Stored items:
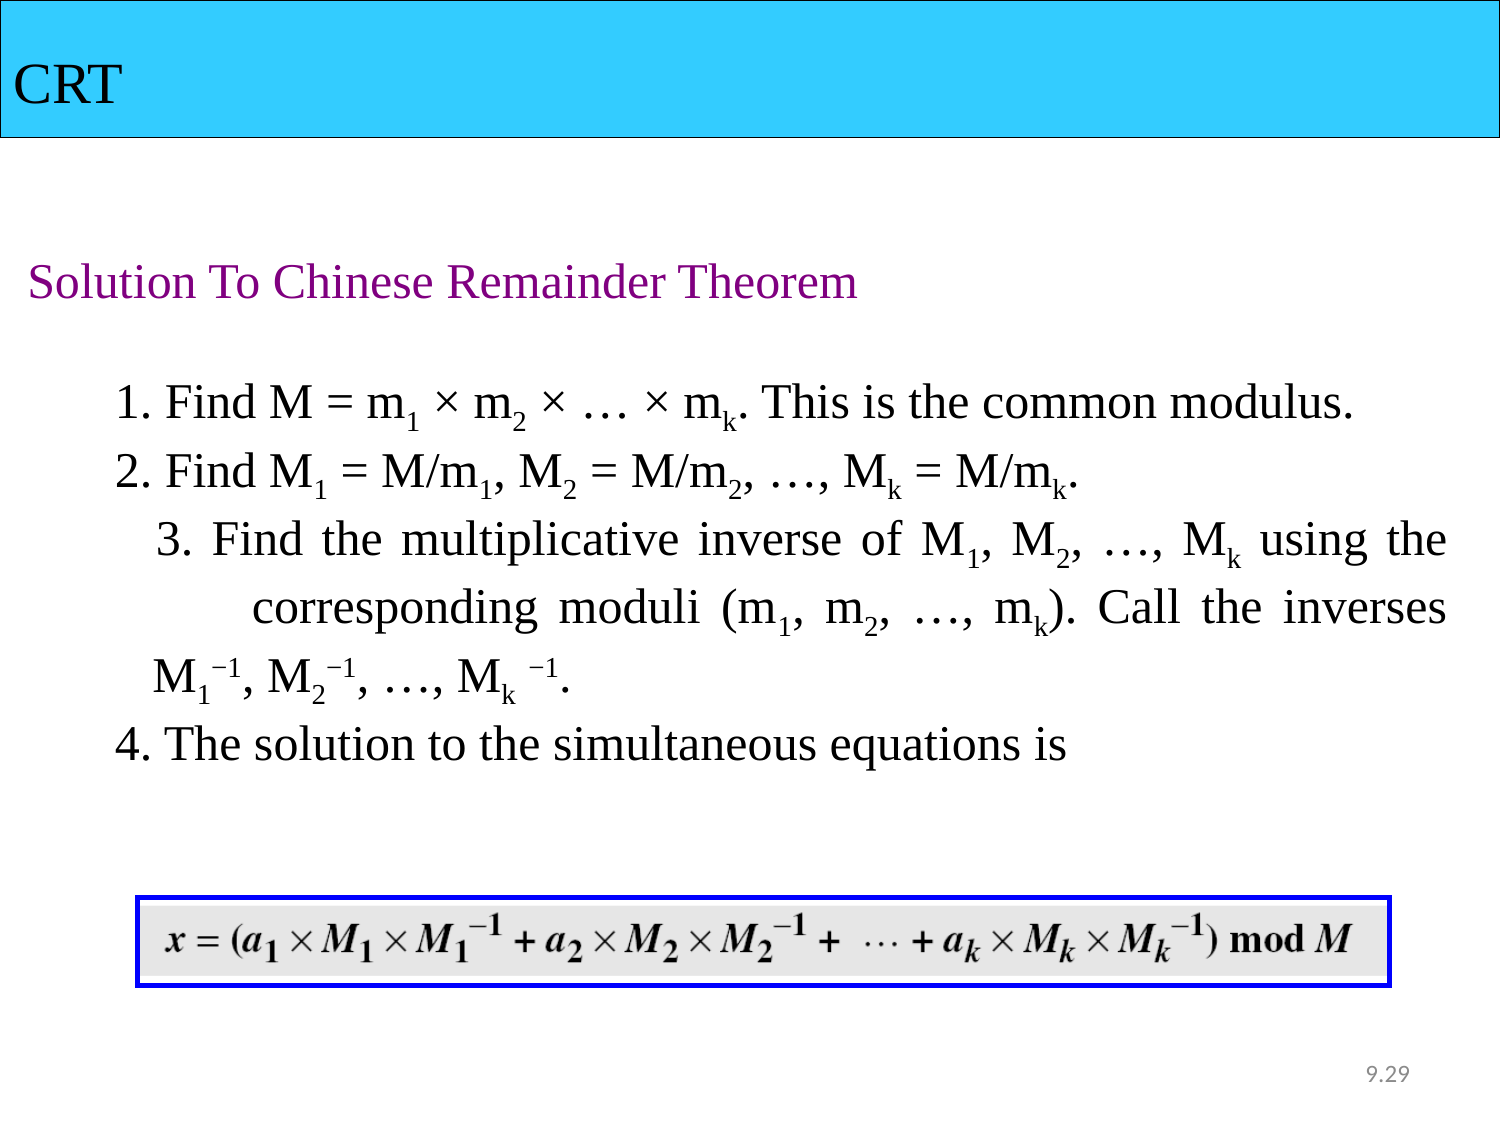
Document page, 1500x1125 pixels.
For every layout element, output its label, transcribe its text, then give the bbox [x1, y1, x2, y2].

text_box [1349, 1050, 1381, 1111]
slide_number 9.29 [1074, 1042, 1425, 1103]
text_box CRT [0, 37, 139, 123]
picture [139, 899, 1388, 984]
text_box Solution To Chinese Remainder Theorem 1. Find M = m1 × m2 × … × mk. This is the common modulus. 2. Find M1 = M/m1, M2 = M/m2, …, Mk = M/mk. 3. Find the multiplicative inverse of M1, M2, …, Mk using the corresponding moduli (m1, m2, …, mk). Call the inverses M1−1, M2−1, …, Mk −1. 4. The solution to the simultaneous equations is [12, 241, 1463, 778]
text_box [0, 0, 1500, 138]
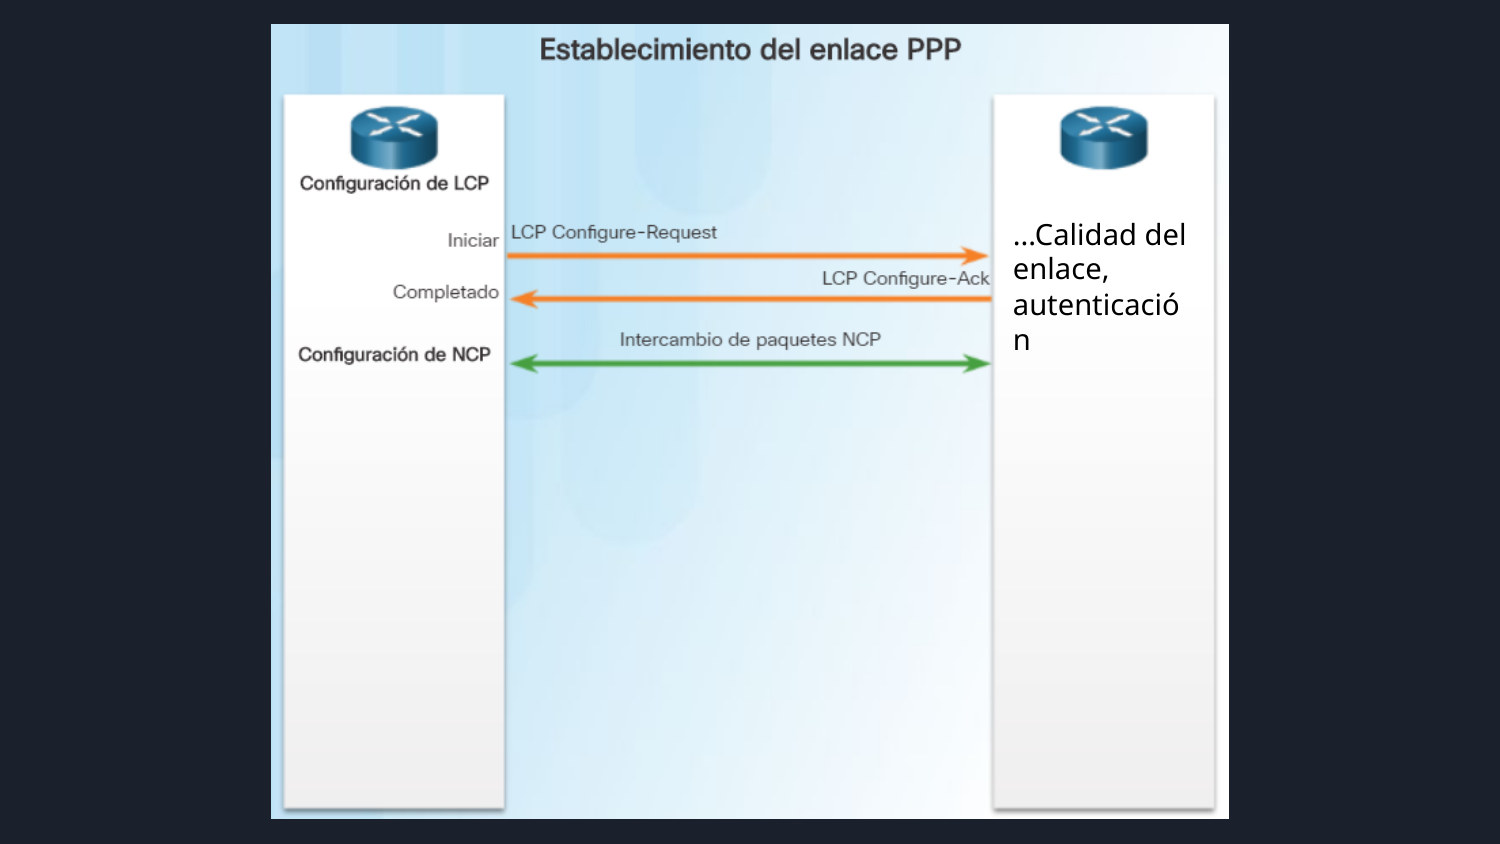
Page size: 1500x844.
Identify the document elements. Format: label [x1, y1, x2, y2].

§ **PROBLEM DETAILS**
Skip the images and set down the rest of the data unchanged.

§ **OUTPUT OF THE TASK**
Document page, 1500x1125 pixels.
For every layout element, output its label, transcribe its text, then give the bbox [x1, y1, x2, y2].

text_box [1349, 1050, 1381, 1111]
slide_number 9.29 [1074, 1042, 1425, 1103]
text_box CRT [0, 37, 139, 123]
picture [139, 899, 1388, 984]
text_box Solution To Chinese Remainder Theorem 1. Find M = m1 × m2 × … × mk. This is the common modulus. 2. Find M1 = M/m1, M2 = M/m2, …, Mk = M/mk. 3. Find the multiplicative inverse of M1, M2, …, Mk using the corresponding moduli (m1, m2, …, mk). Call the inverses M1−1, M2−1, …, Mk −1. 4. The solution to the simultaneous equations is [12, 241, 1463, 778]
text_box [0, 0, 1500, 138]
Page size: 1500x844.
Identify the document elements. Format: label [x1, y1, x2, y2].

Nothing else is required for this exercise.